Exercise details | Restate all the data word for word, leaving nothing out.

Material for this task |
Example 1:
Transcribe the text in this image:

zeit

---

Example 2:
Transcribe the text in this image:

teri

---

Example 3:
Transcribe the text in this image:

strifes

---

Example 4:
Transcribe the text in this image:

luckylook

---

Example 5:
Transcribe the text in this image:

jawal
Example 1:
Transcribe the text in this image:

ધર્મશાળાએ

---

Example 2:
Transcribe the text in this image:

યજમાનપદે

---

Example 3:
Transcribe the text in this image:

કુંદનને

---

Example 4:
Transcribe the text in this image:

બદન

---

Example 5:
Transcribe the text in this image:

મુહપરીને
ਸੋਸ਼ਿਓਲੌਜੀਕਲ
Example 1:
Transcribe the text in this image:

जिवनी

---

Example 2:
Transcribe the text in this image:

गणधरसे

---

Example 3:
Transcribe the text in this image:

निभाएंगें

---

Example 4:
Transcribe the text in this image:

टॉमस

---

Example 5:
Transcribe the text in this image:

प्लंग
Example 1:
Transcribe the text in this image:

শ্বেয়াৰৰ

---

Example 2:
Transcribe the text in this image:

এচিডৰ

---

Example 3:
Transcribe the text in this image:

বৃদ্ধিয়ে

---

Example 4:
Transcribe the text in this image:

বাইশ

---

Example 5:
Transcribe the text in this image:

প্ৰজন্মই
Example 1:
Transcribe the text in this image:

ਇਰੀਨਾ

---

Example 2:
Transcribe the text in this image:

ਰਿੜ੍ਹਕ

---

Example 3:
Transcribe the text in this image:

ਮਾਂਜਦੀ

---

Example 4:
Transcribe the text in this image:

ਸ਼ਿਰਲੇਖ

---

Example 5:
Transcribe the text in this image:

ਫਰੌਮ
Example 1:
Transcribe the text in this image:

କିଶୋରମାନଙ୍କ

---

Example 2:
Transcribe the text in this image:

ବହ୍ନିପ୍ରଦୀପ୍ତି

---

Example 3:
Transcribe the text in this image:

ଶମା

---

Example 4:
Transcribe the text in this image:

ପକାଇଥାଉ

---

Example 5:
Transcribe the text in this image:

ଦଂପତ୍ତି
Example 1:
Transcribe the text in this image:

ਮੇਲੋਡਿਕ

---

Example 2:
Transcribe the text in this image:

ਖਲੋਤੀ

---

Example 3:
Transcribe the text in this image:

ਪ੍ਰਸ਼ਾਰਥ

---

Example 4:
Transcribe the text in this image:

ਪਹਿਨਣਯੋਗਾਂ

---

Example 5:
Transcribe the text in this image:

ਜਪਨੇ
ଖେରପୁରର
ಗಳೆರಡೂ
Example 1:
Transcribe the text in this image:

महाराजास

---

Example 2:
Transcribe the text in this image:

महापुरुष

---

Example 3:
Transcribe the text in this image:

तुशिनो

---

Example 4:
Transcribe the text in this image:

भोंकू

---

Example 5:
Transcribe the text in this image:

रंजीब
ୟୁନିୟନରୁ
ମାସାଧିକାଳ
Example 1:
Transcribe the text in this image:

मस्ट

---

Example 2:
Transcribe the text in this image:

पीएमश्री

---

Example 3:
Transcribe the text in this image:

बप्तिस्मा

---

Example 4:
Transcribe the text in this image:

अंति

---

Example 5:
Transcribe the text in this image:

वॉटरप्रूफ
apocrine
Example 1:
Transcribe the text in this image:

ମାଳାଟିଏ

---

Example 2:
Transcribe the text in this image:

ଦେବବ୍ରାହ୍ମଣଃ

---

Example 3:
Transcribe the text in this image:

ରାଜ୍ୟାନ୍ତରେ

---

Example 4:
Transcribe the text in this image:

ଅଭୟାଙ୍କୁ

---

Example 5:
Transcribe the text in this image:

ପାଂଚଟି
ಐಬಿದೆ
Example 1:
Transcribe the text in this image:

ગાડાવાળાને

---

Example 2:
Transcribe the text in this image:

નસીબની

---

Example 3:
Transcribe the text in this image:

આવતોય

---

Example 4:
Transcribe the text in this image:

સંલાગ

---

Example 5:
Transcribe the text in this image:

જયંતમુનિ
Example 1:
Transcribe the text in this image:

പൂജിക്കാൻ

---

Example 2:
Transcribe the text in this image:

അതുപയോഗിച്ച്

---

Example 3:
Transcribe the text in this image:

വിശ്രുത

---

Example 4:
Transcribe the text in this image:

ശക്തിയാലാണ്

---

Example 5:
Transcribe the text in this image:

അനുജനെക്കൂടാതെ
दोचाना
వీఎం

Response to the task |
Example 1:
Transcribe the text in this image:

zeit

---

Example 2:
Transcribe the text in this image:

teri

---

Example 3:
Transcribe the text in this image:

strifes

---

Example 4:
Transcribe the text in this image:

luckylook

---

Example 5:
Transcribe the text in this image:

jawal
Example 1:
Transcribe the text in this image:

ધર્મશાળાએ

---

Example 2:
Transcribe the text in this image:

યજમાનપદે

---

Example 3:
Transcribe the text in this image:

કુંદનને

---

Example 4:
Transcribe the text in this image:

બદન

---

Example 5:
Transcribe the text in this image:

મુહપરીને
ਸੋਸ਼ਿਓਲੌਜੀਕਲ
Example 1:
Transcribe the text in this image:

जिवनी

---

Example 2:
Transcribe the text in this image:

गणधरसे

---

Example 3:
Transcribe the text in this image:

निभाएंगें

---

Example 4:
Transcribe the text in this image:

टॉमस

---

Example 5:
Transcribe the text in this image:

प्लंग
Example 1:
Transcribe the text in this image:

শ্বেয়াৰৰ

---

Example 2:
Transcribe the text in this image:

এচিডৰ

---

Example 3:
Transcribe the text in this image:

বৃদ্ধিয়ে

---

Example 4:
Transcribe the text in this image:

বাইশ

---

Example 5:
Transcribe the text in this image:

প্ৰজন্মই
Example 1:
Transcribe the text in this image:

ਇਰੀਨਾ

---

Example 2:
Transcribe the text in this image:

ਰਿੜ੍ਹਕ

---

Example 3:
Transcribe the text in this image:

ਮਾਂਜਦੀ

---

Example 4:
Transcribe the text in this image:

ਸ਼ਿਰਲੇਖ

---

Example 5:
Transcribe the text in this image:

ਫਰੌਮ
Example 1:
Transcribe the text in this image:

କିଶୋରମାନଙ୍କ

---

Example 2:
Transcribe the text in this image:

ବହ୍ନିପ୍ରଦୀପ୍ତି

---

Example 3:
Transcribe the text in this image:

ଶମା

---

Example 4:
Transcribe the text in this image:

ପକାଇଥାଉ

---

Example 5:
Transcribe the text in this image:

ଦଂପତ୍ତି
Example 1:
Transcribe the text in this image:

ਮੇਲੋਡਿਕ

---

Example 2:
Transcribe the text in this image:

ਖਲੋਤੀ

---

Example 3:
Transcribe the text in this image:

ਪ੍ਰਸ਼ਾਰਥ

---

Example 4:
Transcribe the text in this image:

ਪਹਿਨਣਯੋਗਾਂ

---

Example 5:
Transcribe the text in this image:

ਜਪਨੇ
ଖେରପୁରର
ಗಳೆರಡೂ
Example 1:
Transcribe the text in this image:

महाराजास

---

Example 2:
Transcribe the text in this image:

महापुरुष

---

Example 3:
Transcribe the text in this image:

तुशिनो

---

Example 4:
Transcribe the text in this image:

भोंकू

---

Example 5:
Transcribe the text in this image:

रंजीब
ୟୁନିୟନରୁ
ମାସାଧିକାଳ
Example 1:
Transcribe the text in this image:

मस्ट

---

Example 2:
Transcribe the text in this image:

पीएमश्री

---

Example 3:
Transcribe the text in this image:

बप्तिस्मा

---

Example 4:
Transcribe the text in this image:

अंति

---

Example 5:
Transcribe the text in this image:

वॉटरप्रूफ
apocrine
Example 1:
Transcribe the text in this image:

ମାଳାଟିଏ

---

Example 2:
Transcribe the text in this image:

ଦେବବ୍ରାହ୍ମଣଃ

---

Example 3:
Transcribe the text in this image:

ରାଜ୍ୟାନ୍ତରେ

---

Example 4:
Transcribe the text in this image:

ଅଭୟାଙ୍କୁ

---

Example 5:
Transcribe the text in this image:

ପାଂଚଟି
ಐಬಿದೆ
Example 1:
Transcribe the text in this image:

ગાડાવાળાને

---

Example 2:
Transcribe the text in this image:

નસીબની

---

Example 3:
Transcribe the text in this image:

આવતોય

---

Example 4:
Transcribe the text in this image:

સંલાગ

---

Example 5:
Transcribe the text in this image:

જયંતમુનિ
Example 1:
Transcribe the text in this image:

പൂജിക്കാൻ

---

Example 2:
Transcribe the text in this image:

അതുപയോഗിച്ച്

---

Example 3:
Transcribe the text in this image:

വിശ്രുത

---

Example 4:
Transcribe the text in this image:

ശക്തിയാലാണ്

---

Example 5:
Transcribe the text in this image:

അനുജനെക്കൂടാതെ
दोचाना
వీఎం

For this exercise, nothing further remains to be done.